Home Extensions Top Tips
The reasons for considering an extension are many and varied, more space to entertain, creation of a work zone, place for a new hobby or to add a wow factor. Whatever the reason there a few key points to consider before embarking on the process to ensure that you create the space as unique as your requirements.
Move or extend?
Do you love the area you live in? Are the neighbours firm friends or just the people you live next to? Is the location, just right? Or do you crave a change of scene, where you can just pop around the corner for all your favourite things? Depending on your answers to these questions you may already be on the phone to an estate agent.
If the location is where you want to be there are other consideration before ruling out a move. Will you get permission to build the type and style of extension that you want? And will the work give you the return on capital that you need?
Work through costs at the beginning, a quantity surveyor will be able to give you an idea of costs but only you will be able to define what constitutes good value. Return on investment is important if you may need to move in a couple of years, enjoyment, comfort and usefulness will have a greater impact if this is your forever home.
Develop your brief now!
A good design brief is essential to the success of every build project and even if you decide to move putting down your requirements in writing will help tailor you search for that perfect new pad. A well-developed design brief should be clearly setting your main requirements, detailing your vision and communicating your motivations and expectations; design direction; budget and set realistic time frames. Put simply what do you love doing and how do you want to do it?
Developing a holistic brief will ensure that your new extension will connect with the existing house in a meaningful way. You don’t want your beautiful new extension to turn the lounge into a corridor. It will also mean that you can address other issues at the same time.
Does clutter cause a sinking feeling when you enter the hall, or is the dining table so full with paperwork you can’t have a romantic meal. Is the bedroom boxy or the kitchen more suited to pot noodle then sophisticated entertaining? Addressing issues such as these during the build process will increase your satisfaction with the whole project and ensure your vision is achieved.
“Size matters not”
Yoda was right when he said that we should not judge by size, bigger isn’t always better, it’s about usable space. Your new extension should be improving your existing space rather than simply adding more. It should be designed to fit the way that you want to live, accommodating furniture or equipment allowing it to be use in a meaningful way. This takes us back to the design brief and making sure that the new space has a defined function. Keeping down the size of your addition will help to manage the environmental impact of the build, reduce the build budget and reduce running costs.

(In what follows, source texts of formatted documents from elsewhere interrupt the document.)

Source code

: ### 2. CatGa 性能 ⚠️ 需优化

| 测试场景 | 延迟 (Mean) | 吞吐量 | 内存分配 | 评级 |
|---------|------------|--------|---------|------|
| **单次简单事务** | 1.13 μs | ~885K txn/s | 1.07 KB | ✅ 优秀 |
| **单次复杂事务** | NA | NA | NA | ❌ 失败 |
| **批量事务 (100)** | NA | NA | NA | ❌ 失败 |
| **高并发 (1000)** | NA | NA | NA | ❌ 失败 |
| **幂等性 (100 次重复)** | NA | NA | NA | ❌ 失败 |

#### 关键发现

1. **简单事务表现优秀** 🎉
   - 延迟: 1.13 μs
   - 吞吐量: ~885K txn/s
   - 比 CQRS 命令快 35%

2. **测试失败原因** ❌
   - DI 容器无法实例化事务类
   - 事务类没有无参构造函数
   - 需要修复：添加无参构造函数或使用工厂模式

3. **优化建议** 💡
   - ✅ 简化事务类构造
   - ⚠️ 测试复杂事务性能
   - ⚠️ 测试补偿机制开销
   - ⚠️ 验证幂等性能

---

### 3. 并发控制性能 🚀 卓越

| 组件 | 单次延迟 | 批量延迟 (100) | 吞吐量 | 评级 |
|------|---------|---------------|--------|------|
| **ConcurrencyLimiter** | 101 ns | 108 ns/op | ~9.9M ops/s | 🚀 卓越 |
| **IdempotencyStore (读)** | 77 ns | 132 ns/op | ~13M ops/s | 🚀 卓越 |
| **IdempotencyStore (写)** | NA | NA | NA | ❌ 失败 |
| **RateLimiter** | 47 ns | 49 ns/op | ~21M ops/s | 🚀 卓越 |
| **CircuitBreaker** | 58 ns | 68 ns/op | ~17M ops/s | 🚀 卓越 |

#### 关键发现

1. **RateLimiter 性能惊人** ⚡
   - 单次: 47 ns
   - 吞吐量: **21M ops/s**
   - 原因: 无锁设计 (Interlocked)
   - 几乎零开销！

Getting the size of the extension right is important in terms of the overall look of your home. It shouldn’t be so big that it dominates either your home or your neighbours. Too dominant and you risk not getting planning permission. Design style will have a major impact on the way the new and old work together.
Style, style, style
The right design will combine three styles seamlessly. Each house has its own style, the new extension must be sensitive to this and each of these must combine to reflect your style. The challenge is to create an authenticity that makes the new building work effortlessly. Matching styles means proportions, details and materials must be sensitively harmonised. A contrasting extension requires different ideas but the extension still needs to be sensitive to the existing home rather than spoiling it.
Materials are an intrinsic part of the architectural style. Considering materials right from the beginning means that you get the finish you want. The right materials mean that a bland home can become extraordinary or an extension hidden, seamlessly added to your existing house. Selection of the right materials in the right places will mean that you will achieve your dream, the wrong material and you’ll always be a little disappointed.
Hidden building materials should be given the same consideration as those on view. Do you want the best u-values, natural materials or locally sourced items? How long do you want them to last? Without making decisions on this at an early stage you may end up having to compromised or increasing your budget. Some material also have long lead times.
To extend or replace?
At this point you might be asking if it would be easier to knock down and start fresh. There is a point when you are extending when it might be easier and cheaper, but ultimately you will need to consider the value of this route. It is worth bearing in mind that extensions and renovations attract 20% VAT whereas a new build is 0% so do your sums on the costs at the beginning when you can make the right choice.